Only a thin line of defenders of freedom guards us from the
establishment of a tyrant riding a banana republic. Today Dr. Bulhan
stands tall like a tower of light and courage. He is out there in the
pit defending our nation’s hard won freedom from monsters that lurk
in darkness. On May 18, 2004 our young people came out in droves to
protect us from corruption and clean our government and to willingly
feed their young bodies to the hungry prisons that seem to be
cropping up in the middle of the night like monsters in a nightmare.

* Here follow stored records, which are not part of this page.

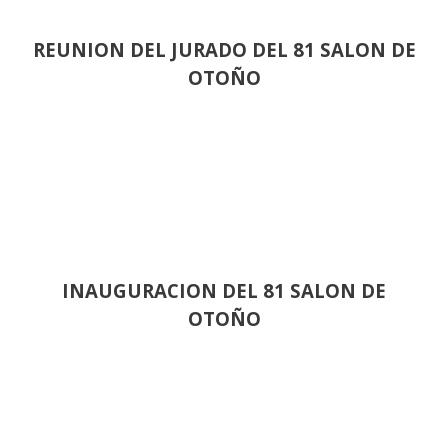
REUNION DEL JURADO DEL 81 SALON DE
OTOÑO
INAUGURACION DEL 81 SALON DE
OTOÑO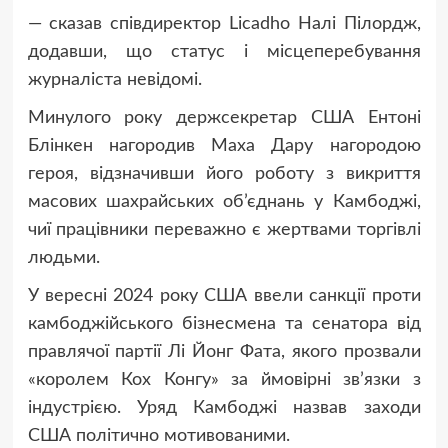
— сказав співдиректор Licadho Налі Пілордж,
додавши, що статус і місцеперебування
журналіста невідомі.
Минулого року держсекретар США Ентоні
Блінкен нагородив Маха Дару нагородою
героя, відзначивши його роботу з викриття
масових шахрайських об’єднань у Камбоджі,
чиї працівники переважно є жертвами торгівлі
людьми.
У вересні 2024 року США ввели санкції проти
камбоджійського бізнесмена та сенатора від
правлячої партії Лі Йонг Фата, якого прозвали
«королем Кох Конгу» за ймовірні зв’язки з
індустрією. Уряд Камбоджі назвав заходи
США політично мотивованими.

It is the courage of the young, it is the tenacity of Bulhan and his
colleagues, it is the heroic intellectuals of Burao and the
persistent journalists repeatedly imprisoned in the dungeons of
Borama who are our saviors. Our embattled defenders of freedom suffer
so that the rest of us can live free, so that our nation can remain a
shining light in a region that is dark even at noon. They have
listened to Robert Frost and they have taken the road “ less traveled
by”, the road of defending freedom, of standing up when it is time to
be counted and of peaceful resistance. Who ever thought freedom comes
cheap! Today we must all say loud and clear: We are all Bulhan. We
are all Burao Intellectuals.

And while we do that we should remember the important principle of
presumption of honesty on the side of our state. I mean we should
take the stand that our government had the honest intention of
withholding law and order and in their zeal and because they are only
human like the rest of us, they made a grave error of judgment. We
will have to strive hard to correct their error through our
well-established system of dialogue, pressure and consultation. In
this process we must hold on to the principle of presumption of
honesty because it makes dialogue possible and civil and because it
prevents the unnecessary and counter productive polarization of
society.

We will make our government follow the rule of law. In the words of
the great Liberator Joe Slovo (head of the armed wing of the ANC
“Umkoto we Sizwe”) we will force democracy down the throat of our
state. We will help our elected leaders dismount from the wild horse
of tyranny and resist the temptations and corruption of power.